**TASK STATEMENT:** Could you copy each line of the entries that contains "view"?

____________________

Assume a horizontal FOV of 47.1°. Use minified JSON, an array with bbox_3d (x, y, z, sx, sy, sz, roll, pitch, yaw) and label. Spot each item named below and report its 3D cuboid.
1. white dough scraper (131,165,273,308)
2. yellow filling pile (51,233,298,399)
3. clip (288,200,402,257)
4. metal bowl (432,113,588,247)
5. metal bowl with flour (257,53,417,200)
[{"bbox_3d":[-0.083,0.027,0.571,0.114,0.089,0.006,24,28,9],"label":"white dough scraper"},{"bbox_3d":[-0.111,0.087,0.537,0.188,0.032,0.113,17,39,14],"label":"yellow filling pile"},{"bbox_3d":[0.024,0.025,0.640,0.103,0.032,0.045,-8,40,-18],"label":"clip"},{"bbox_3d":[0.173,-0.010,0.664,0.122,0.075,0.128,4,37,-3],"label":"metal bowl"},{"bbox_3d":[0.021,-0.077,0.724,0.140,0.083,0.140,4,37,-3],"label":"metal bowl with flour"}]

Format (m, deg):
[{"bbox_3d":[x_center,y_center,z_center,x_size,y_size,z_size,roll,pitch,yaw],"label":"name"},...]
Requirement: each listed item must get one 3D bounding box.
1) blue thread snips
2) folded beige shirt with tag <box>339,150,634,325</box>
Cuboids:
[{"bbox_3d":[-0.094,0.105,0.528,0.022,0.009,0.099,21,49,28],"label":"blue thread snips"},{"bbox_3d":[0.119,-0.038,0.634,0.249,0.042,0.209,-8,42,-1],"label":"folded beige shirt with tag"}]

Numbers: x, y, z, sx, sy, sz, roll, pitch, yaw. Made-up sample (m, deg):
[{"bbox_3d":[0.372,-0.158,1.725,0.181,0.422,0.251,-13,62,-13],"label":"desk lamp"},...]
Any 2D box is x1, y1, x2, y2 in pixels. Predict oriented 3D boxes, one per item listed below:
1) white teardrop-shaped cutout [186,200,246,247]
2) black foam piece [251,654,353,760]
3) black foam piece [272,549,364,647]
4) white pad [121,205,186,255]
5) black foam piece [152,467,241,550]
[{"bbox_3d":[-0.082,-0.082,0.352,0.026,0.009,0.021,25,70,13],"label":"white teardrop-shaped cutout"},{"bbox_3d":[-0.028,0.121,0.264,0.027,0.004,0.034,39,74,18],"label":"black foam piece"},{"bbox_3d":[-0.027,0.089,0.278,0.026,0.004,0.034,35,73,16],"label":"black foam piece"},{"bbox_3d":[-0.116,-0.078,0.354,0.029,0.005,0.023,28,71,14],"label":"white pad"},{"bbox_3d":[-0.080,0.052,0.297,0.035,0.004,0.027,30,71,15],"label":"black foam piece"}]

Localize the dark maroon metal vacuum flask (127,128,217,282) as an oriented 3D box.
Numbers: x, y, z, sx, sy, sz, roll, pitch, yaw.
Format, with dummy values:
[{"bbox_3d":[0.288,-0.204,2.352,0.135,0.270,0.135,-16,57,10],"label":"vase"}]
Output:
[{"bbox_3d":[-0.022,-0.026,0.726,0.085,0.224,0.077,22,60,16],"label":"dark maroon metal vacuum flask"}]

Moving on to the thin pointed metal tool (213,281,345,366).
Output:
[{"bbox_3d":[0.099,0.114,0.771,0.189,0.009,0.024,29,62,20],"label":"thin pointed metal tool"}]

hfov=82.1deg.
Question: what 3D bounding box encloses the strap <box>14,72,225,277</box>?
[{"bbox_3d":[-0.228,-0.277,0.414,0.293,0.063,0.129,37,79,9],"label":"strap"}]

____________________

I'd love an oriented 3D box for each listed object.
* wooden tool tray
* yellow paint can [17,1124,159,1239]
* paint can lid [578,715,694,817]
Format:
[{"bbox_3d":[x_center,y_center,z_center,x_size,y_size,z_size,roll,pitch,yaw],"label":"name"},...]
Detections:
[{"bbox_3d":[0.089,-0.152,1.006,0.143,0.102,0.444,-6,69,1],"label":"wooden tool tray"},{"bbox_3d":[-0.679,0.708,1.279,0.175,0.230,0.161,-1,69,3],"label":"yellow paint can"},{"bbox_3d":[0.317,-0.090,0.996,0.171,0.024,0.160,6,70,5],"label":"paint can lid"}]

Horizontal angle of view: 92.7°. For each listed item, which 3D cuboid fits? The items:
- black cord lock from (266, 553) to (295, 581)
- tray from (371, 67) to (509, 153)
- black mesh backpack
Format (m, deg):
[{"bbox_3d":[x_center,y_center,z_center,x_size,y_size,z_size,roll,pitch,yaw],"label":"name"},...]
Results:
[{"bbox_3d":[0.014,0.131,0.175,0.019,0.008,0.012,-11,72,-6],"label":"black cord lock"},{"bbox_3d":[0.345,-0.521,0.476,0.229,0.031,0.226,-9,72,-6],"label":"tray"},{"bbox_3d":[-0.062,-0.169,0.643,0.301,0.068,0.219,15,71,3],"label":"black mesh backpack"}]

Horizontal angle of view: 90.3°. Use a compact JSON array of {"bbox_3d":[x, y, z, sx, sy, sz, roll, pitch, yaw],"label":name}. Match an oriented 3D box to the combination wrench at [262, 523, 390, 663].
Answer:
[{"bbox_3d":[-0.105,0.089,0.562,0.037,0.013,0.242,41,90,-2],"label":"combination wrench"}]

____________________

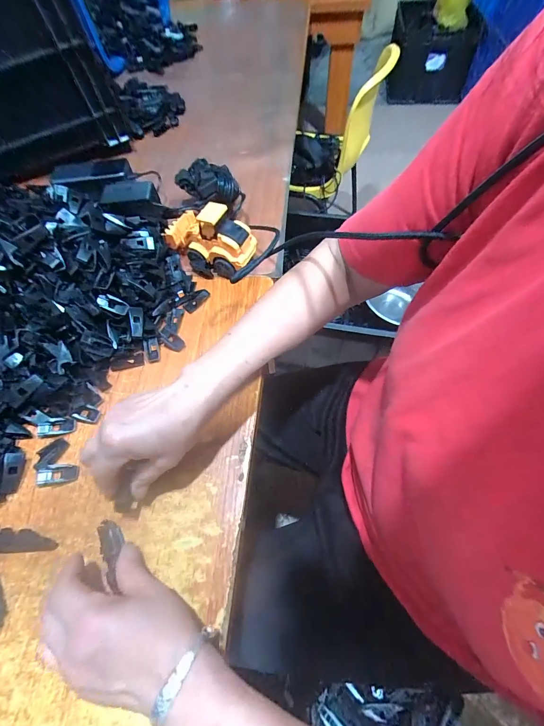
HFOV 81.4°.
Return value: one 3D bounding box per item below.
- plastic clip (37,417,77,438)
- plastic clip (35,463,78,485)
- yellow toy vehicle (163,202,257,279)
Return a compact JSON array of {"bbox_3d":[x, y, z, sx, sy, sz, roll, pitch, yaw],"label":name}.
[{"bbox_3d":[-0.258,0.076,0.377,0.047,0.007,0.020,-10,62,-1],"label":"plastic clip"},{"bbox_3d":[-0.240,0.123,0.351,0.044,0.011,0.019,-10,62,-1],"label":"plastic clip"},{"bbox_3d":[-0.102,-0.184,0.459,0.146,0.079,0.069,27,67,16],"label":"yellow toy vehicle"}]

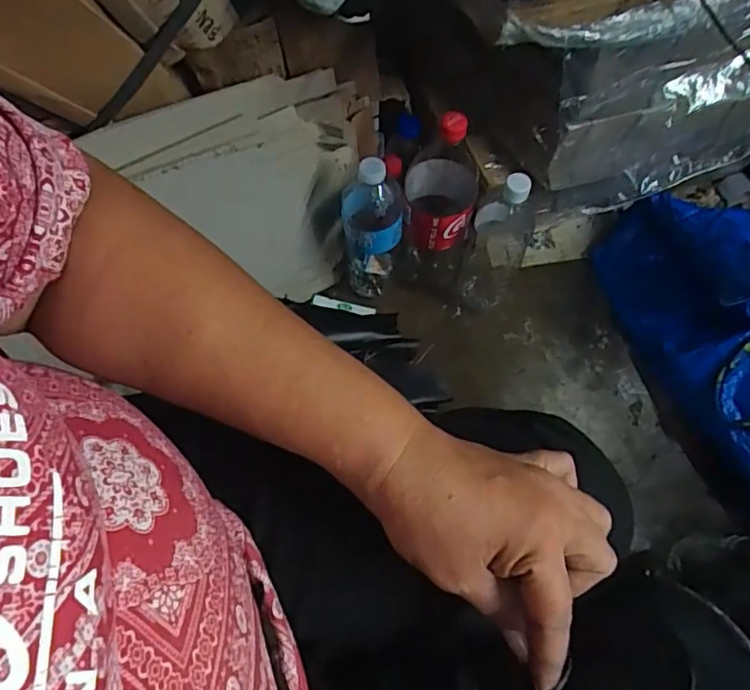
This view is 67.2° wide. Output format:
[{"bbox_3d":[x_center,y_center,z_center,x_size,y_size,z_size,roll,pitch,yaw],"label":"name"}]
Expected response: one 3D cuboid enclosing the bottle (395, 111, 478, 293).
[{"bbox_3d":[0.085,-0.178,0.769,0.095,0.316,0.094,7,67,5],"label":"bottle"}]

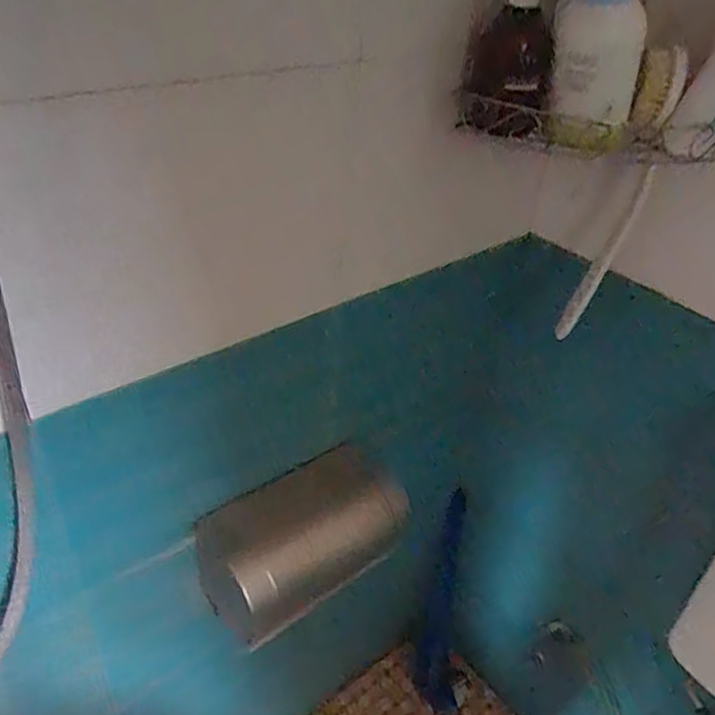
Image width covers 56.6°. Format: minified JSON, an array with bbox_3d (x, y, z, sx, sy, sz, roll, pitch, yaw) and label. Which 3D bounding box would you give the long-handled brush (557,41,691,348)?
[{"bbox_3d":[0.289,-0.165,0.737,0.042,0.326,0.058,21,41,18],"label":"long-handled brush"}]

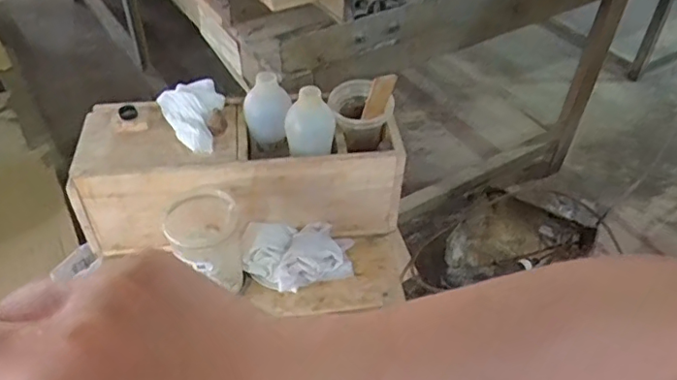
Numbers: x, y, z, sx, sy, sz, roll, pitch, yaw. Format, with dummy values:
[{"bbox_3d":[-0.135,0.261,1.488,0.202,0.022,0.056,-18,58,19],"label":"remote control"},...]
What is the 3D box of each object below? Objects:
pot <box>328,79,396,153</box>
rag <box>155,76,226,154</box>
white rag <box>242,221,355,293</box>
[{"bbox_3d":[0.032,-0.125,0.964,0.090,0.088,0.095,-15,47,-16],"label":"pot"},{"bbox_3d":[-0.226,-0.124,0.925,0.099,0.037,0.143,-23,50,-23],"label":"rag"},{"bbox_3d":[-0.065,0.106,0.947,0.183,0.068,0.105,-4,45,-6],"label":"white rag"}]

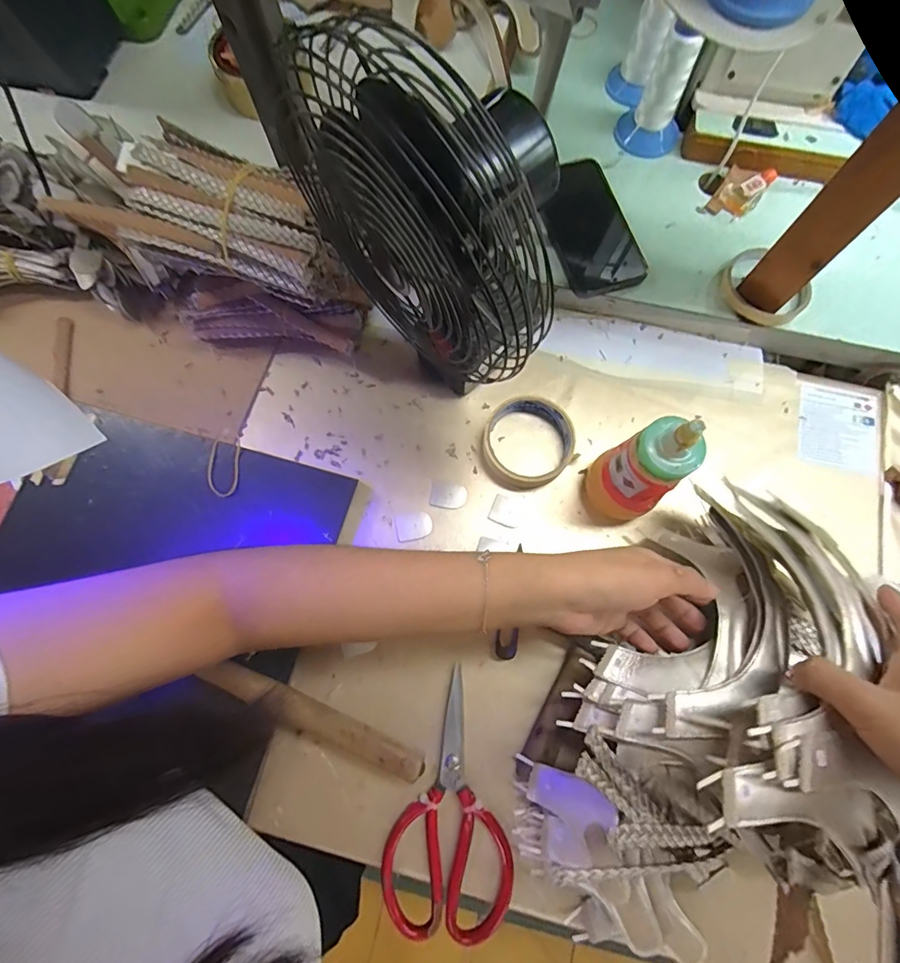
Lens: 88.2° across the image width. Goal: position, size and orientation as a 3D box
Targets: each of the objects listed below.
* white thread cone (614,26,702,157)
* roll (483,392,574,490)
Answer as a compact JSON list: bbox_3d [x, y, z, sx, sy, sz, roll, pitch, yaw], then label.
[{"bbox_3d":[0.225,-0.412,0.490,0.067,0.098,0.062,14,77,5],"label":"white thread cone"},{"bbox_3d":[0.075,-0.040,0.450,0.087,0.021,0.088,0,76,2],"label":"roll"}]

____________________

**RESPONSE TO THIS TASK:**
Horizontal angle of view: 92.7°. For each listed item, which 3D cuboid fits? The items:
Horizontal angle of view: 90.3°. Use a compact JSON array of {"bbox_3d":[x, y, z, sx, sy, sz, roll, pitch, yaw],"label":name}. Match an oriented 3D box to the combination wrench at [262, 523, 390, 663].
This view is 67.2° wide. Output format:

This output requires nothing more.